A new study in the Science Advances journal showed that at one point in time, snakes might have had legs.

According to, the discovery of a fossil in Argentina may be helpful in proving the Genesis story of Adam and Eve.

The fossil, discovered in the Rio Negro Province of Argentina, belonged to a creature called a “Nahash.” The creature had two hind legs. Experts estimated the fossil to be about 100 million years old.

The Genesis story of “The Fall” gives the account of Adam and Eve eating the “forbidden” fruit from the tree of the knowledge of good and evil.

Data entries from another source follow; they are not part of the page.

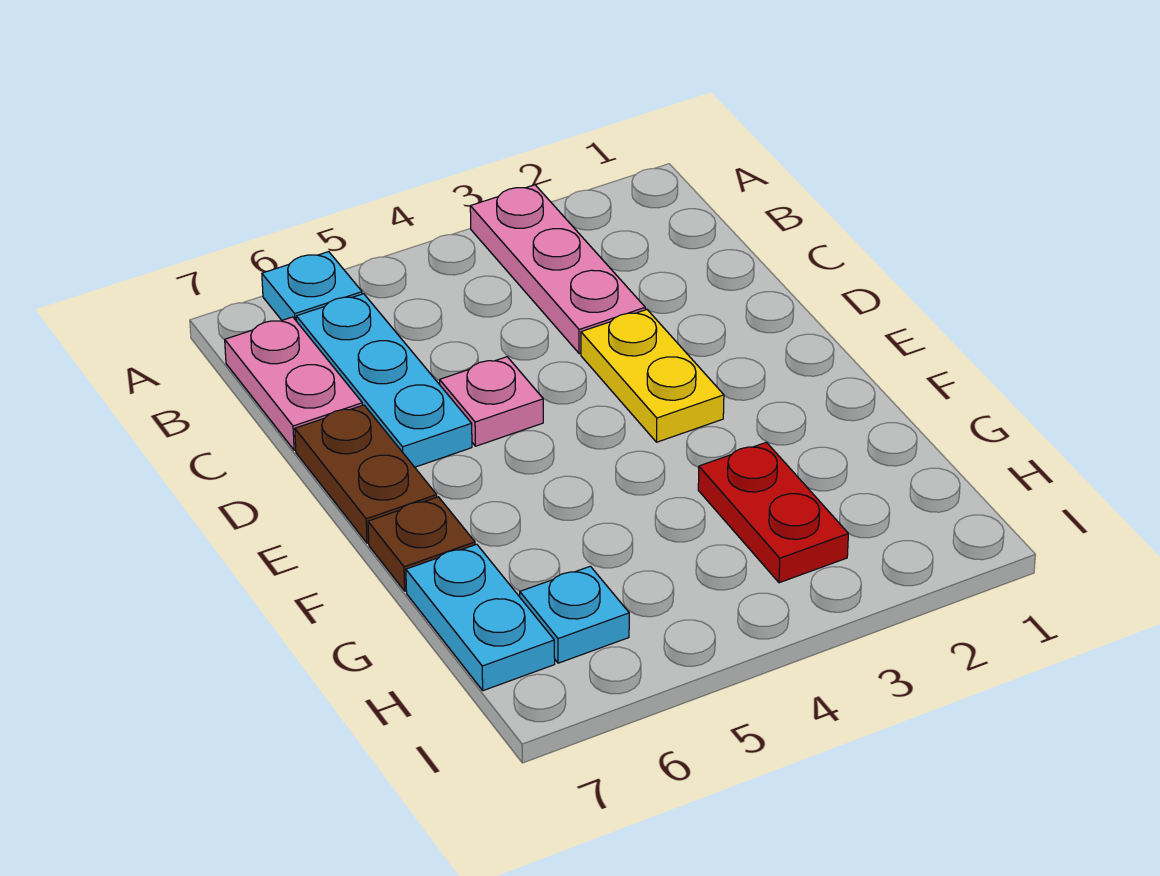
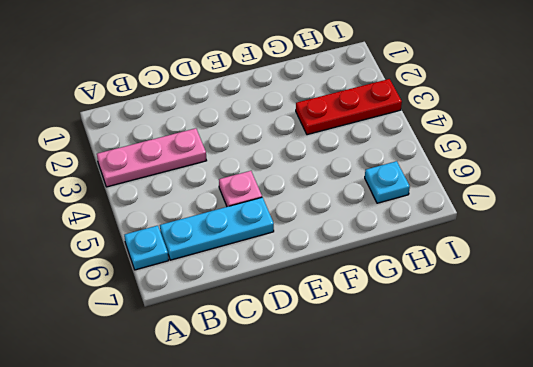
red plate G3:I3 level 1 -> red plate G3:H3 level 1
none -> pink plate B7:C7 level 1
none -> yellow plate D3:E3 level 1

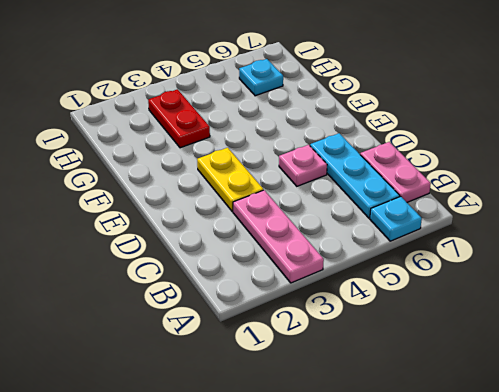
none -> brown plate D7:E7 level 1
none -> brown plate F7 level 1

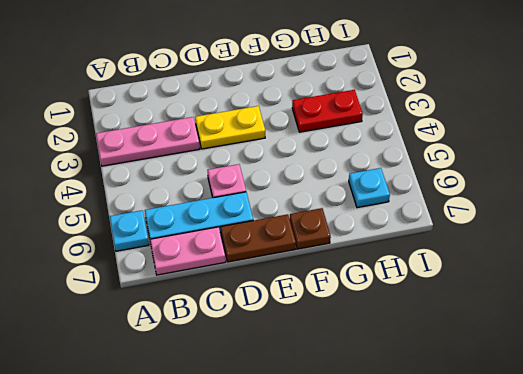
none -> cyan plate G7:H7 level 1

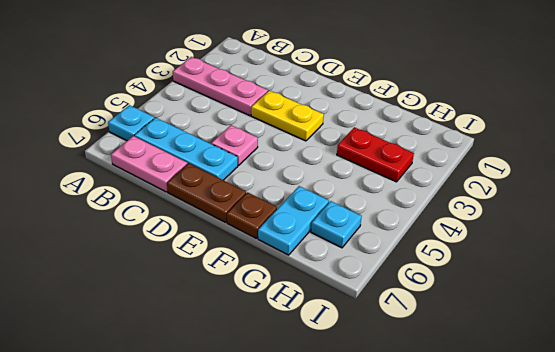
cyan plate G6:G7 level 1 -> cyan plate G7:H7 level 1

God condemned the serpent who tempted Adam and Eve, saying “Cursed are you above all livestock and all wild animals! You will crawl on your belly and you will eat dust all the days of your life.”

Scholars and groups have long debated whether the serpent in Genesis was a legged creature. Bodie Hodge, the head of the Creation Museum, weighed in on the conversation.

“When looking at Genesis 3:13-15, there is no direct indication that the serpent had legs, only that its curse would be “on your belly you shall go,”” Hodge said. “But in Genesis 3:1, we get a clue that the serpent was likely classified as a beast of the field, which is probably why beasts of the field were also mentioned in 3:14.

“What makes this an issue is that it was a land animal and/or flying reptile in general—hence, it moved by flying, slithering, or with appendages.

“If it slithered already, what was the point of the curse and why compare it to creatures which had legs in Genesis 3:14?” he asked. “Regardless if it was a beast of the field, the serpent was indeed a land animal and capable of locomotion in the Garden of Eden and in the field.”